As far as we know there have been no transgender people in space. Yet transgender people, as well as others who engage in extensive body modification necessary for survival such as disabled folx, might be the most suited for space travel given our somatic experiences of deep xenological transformations. Such transformations will likely be required for survival and thriving both in extraterrestrial as well as future terrestrial environments. I am exploring these issues through projects in my newly launched tranxxeno lab, a nomadic artistic research laboratory that investigates the productive entanglements between entities trans and xeno. The first project, entitled TX1, launched fragments of my hormone replacement medications to the International Space Station and marked the first-known time that elements of the transgender experience orbit the earth. TX1 ultimately safely returned to the surface of the earth. This was a symbolic exodus from a planet that is often inhospitable to us, yet its return was a sign of resilience, of not simply being discarded as burnable waste. I have also started a new project, tentatively entitled Xenological Entanglements: 001. Plurigenesiology, which begins the development of DIY space research in two ways. First, I will be developing an open-source microgravity simulator, given that most existing devices are proprietary and extremely expensive. Second, I am exploring how to genetically modify my own Leydig cells, either sourced from my testes or induced from pluripotent stem cells, so that they overproduce estradiol. This would enable transgender women on hormone replacement therapy to have a non-commercial source for the estrogen that our bodies so need, and that would be impossible to procure on long-duration space missions. 

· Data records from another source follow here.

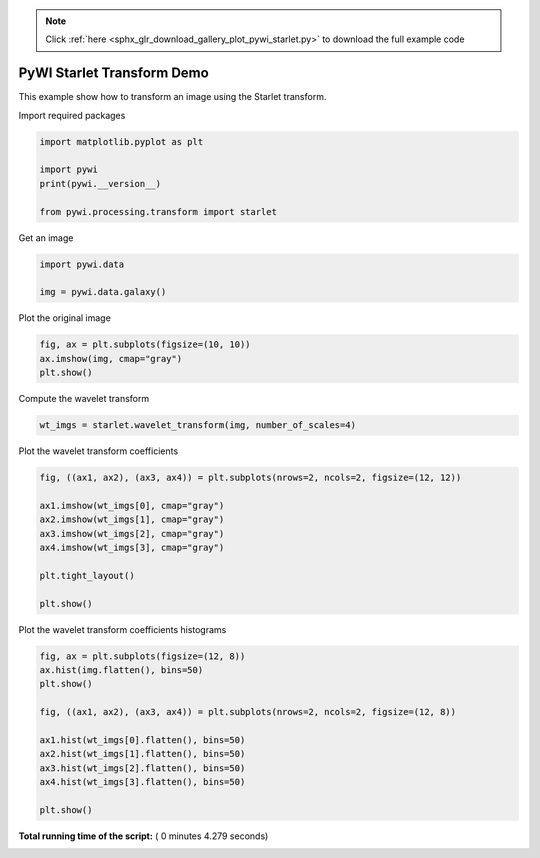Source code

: .. note::
    :class: sphx-glr-download-link-note

    Click :ref:`here <sphx_glr_download_gallery_plot_pywi_starlet.py>` to download the full example code
.. rst-class:: sphx-glr-example-title

.. _sphx_glr_gallery_plot_pywi_starlet.py:


===========================
PyWI Starlet Transform Demo
===========================

This example show how to transform an image using the Starlet transform.


Import required packages



.. code-block:: python


    import matplotlib.pyplot as plt

    import pywi
    print(pywi.__version__)

    from pywi.processing.transform import starlet





.. rst-class:: sphx-glr-script-out

 Out:

 .. code-block:: none

    0.3.dev10


Get an image



.. code-block:: python


    import pywi.data

    img = pywi.data.galaxy()







Plot the original image



.. code-block:: python


    fig, ax = plt.subplots(figsize=(10, 10))
    ax.imshow(img, cmap="gray")
    plt.show()




.. image:: /gallery/images/sphx_glr_plot_pywi_starlet_001.png
    :class: sphx-glr-single-img




Compute the wavelet transform



.. code-block:: python


    wt_imgs = starlet.wavelet_transform(img, number_of_scales=4)







Plot the wavelet transform coefficients



.. code-block:: python


    fig, ((ax1, ax2), (ax3, ax4)) = plt.subplots(nrows=2, ncols=2, figsize=(12, 12))

    ax1.imshow(wt_imgs[0], cmap="gray")
    ax2.imshow(wt_imgs[1], cmap="gray")
    ax3.imshow(wt_imgs[2], cmap="gray")
    ax4.imshow(wt_imgs[3], cmap="gray")

    plt.tight_layout()

    plt.show()




.. image:: /gallery/images/sphx_glr_plot_pywi_starlet_002.png
    :class: sphx-glr-single-img




Plot the wavelet transform coefficients histograms



.. code-block:: python


    fig, ax = plt.subplots(figsize=(12, 8))
    ax.hist(img.flatten(), bins=50)
    plt.show()

    fig, ((ax1, ax2), (ax3, ax4)) = plt.subplots(nrows=2, ncols=2, figsize=(12, 8))
    
    ax1.hist(wt_imgs[0].flatten(), bins=50)
    ax2.hist(wt_imgs[1].flatten(), bins=50)
    ax3.hist(wt_imgs[2].flatten(), bins=50)
    ax4.hist(wt_imgs[3].flatten(), bins=50)

    plt.show()



.. rst-class:: sphx-glr-horizontal


    *

      .. image:: /gallery/images/sphx_glr_plot_pywi_starlet_003.png
            :class: sphx-glr-multi-img

    *

      .. image:: /gallery/images/sphx_glr_plot_pywi_starlet_004.png
            :class: sphx-glr-multi-img




**Total running time of the script:** ( 0 minutes  4.279 seconds)


.. _sphx_glr_download_gallery_plot_pywi_starlet.py:


.. only :: html

 .. container:: sphx-glr-footer
    :class: sphx-glr-footer-example



  .. container:: sphx-glr-download

     :download:`Download Python source code: plot_pywi_starlet.py <plot_pywi_starlet.py>`



  .. container:: sphx-glr-download

     :download:`Download Jupyter notebook: plot_pywi_starlet.ipynb <plot_pywi_starlet.ipynb>`


.. only:: html

 .. rst-class:: sphx-glr-signature

    `Gallery generated by Sphinx-Gallery <https://sphinx-gallery.readthedocs.io>`_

These projects lead us to consider the audacity of queer and transgender futures in space, ques-tions of more-than-human enhancement that connect to the historical legacy of the cyborg, the history of cosmism, and also are part of my research into xenology, or the study, analysis, and development of the strange, the alien, the other. Xenology means not running away from the strange or alien, but rather highlighting it, foregrounding it, understanding it as a vital practice necessary to a world that attempts to be made homogeneous through capitalism. Through xenology we can engage in practices of “xenomogrification”, which highlights the grotesque–in the widest senses of that word–transformation into the alien and the other for the purposes of disalienation. By this I mean disalienation from our capacities for change, which under capitalism is grossly limited to only those possibilities that can make a profit. Xenomogrification suggests potentials beyond this, drawing from the universe-given potential for variability and newness. As a practice then, xenomo-grification enables those who are already seen as other–such as those who are transgender, queer, or xeno–to further develop themselves into new entities that thrive, articulating vibrant trajectories out of our current grating mess.